CMU CMU Artificial Intelligence Seminar Series sponsored by Fortive Fortive


Back to Seminar Schedule

Tuesday, Feb 09, 2021

Time: 12:00 - 01:00 PM ET
Recording of this Online Seminar on Youtube

Michael Auli -- Self-supervised Learning of Speech Representations with wav2vec

Relevant Paper(s):

Abstract: Self-supervised learning has been a key driver of progress in natural language processing and increasingly in computer vision. In this talk I will give an overview of the wav2vec line of work which explores algorithms to learn good representations of speech audio solely from unlabeled data. The resulting models can be fine-tuned for a specific task using labeled data and enable speech recognition models with just 10 minutes of labeled speech audio by leveraging a large amount of unlabeled speech. Our latest work, wav2vec 2.0 learns a vocabulary of speech units obtained by quantizing the latent representation of the speech signal and by solving a contrastive task defined over the quantization. We also explored multilingual pre-training and recently released a model trained on 53 different languages.
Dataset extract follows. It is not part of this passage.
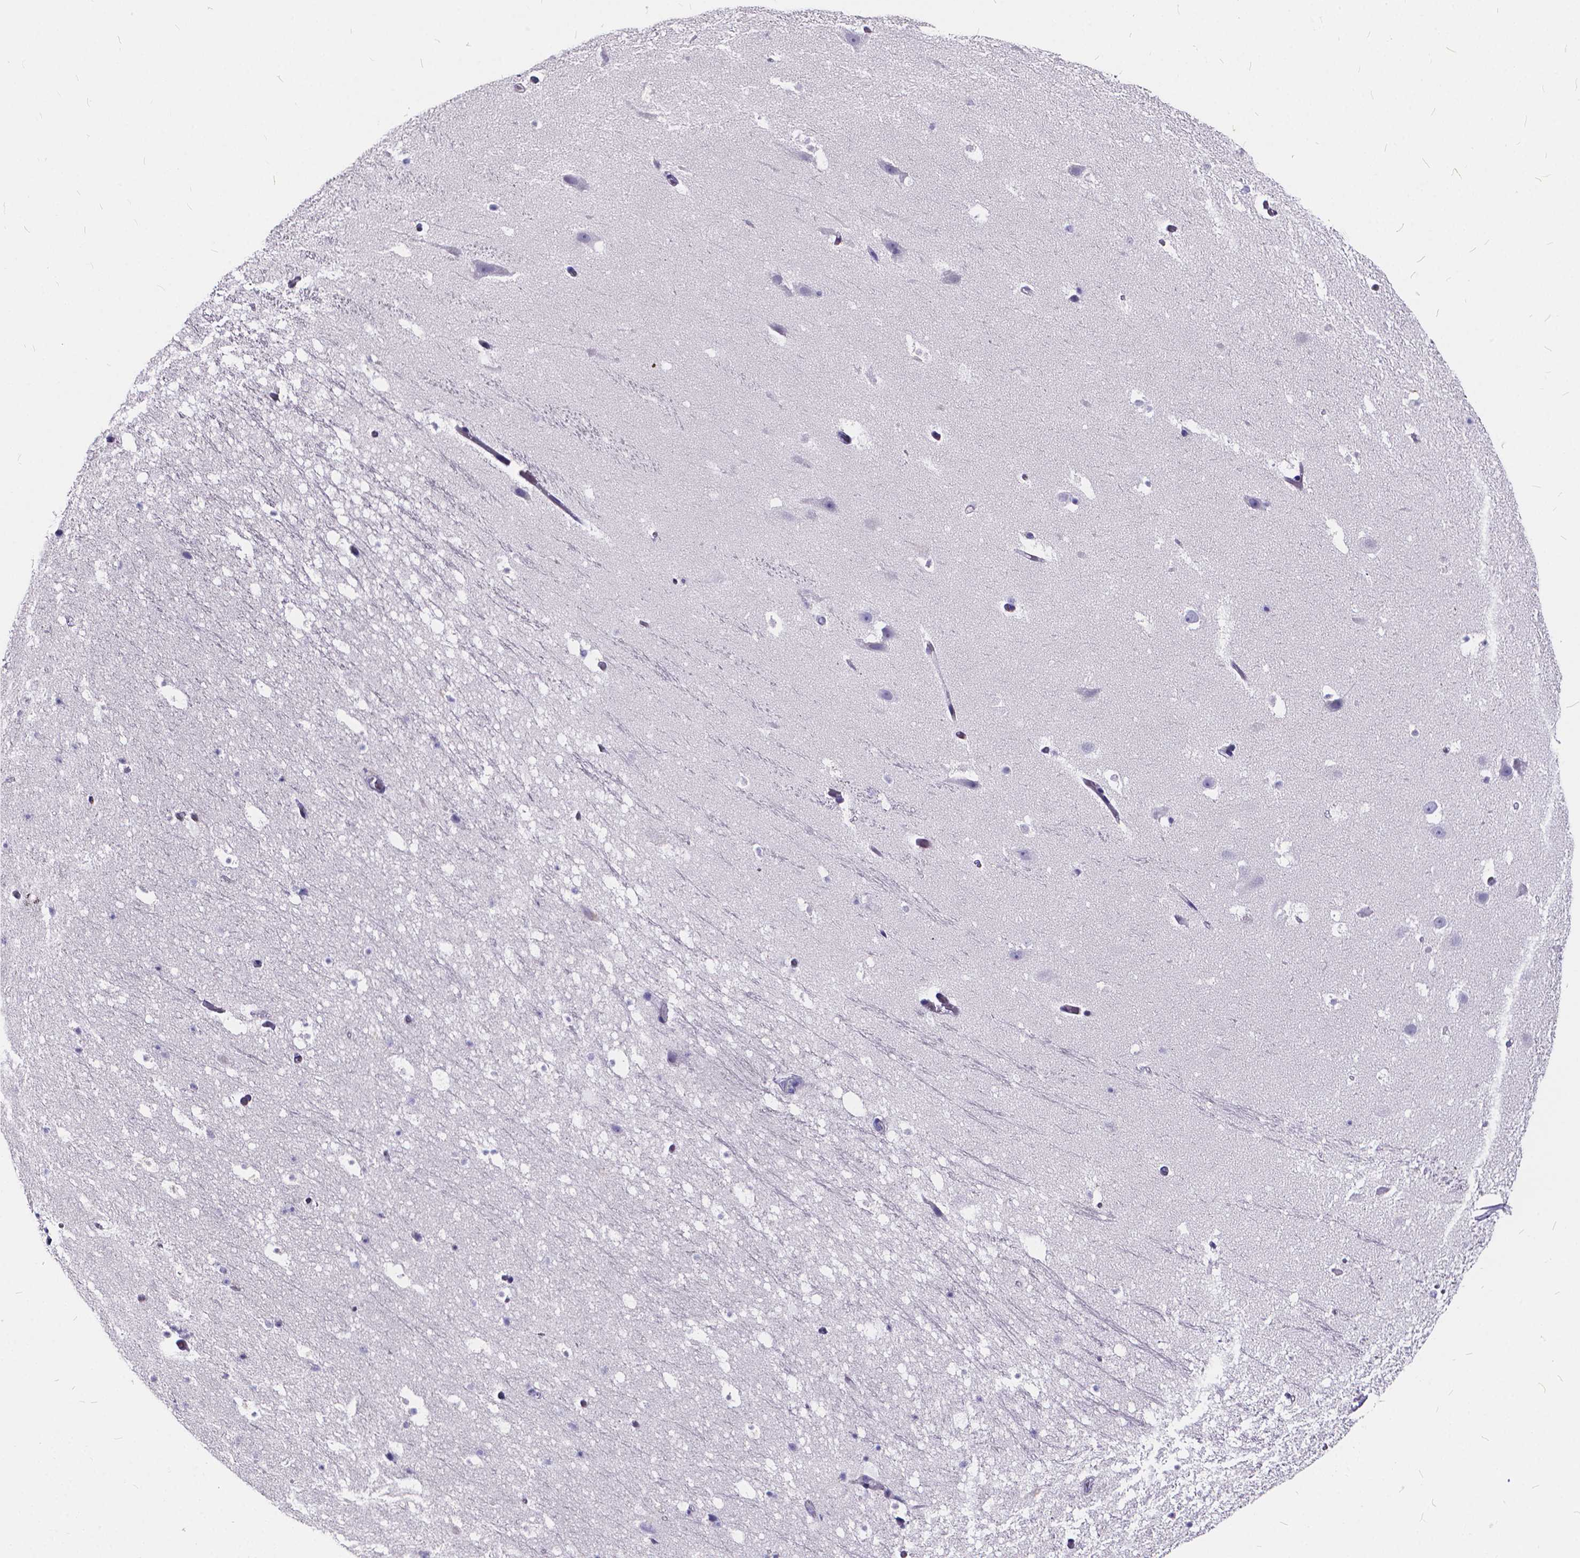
{"staining": {"intensity": "negative", "quantity": "none", "location": "none"}, "tissue": "hippocampus", "cell_type": "Glial cells", "image_type": "normal", "snomed": [{"axis": "morphology", "description": "Normal tissue, NOS"}, {"axis": "topography", "description": "Hippocampus"}], "caption": "This histopathology image is of benign hippocampus stained with immunohistochemistry (IHC) to label a protein in brown with the nuclei are counter-stained blue. There is no staining in glial cells.", "gene": "SPEF2", "patient": {"sex": "male", "age": 26}}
Bio: Michael Auli is a scientist at Facebook AI Research in Menlo Park, California. During his PhD, he worked on natural language processing and parsing at the University of Edinburgh where he was advised by Adam Lopez and Philipp Koehn. While at Microsoft Research, he did some of the early work on neural machine translation and neural dialogue models. After this, he led the team which developed convolutional sequence to sequence models that were the first models to outperform recurrent neural networks for neural machine translation. Currently, Michael works on semi-supervised and self-supervised learning applied to natural language processing and speech recognition. He led the teams which ranked first in several tasks of the WMT news translation task in 2018 and 2019.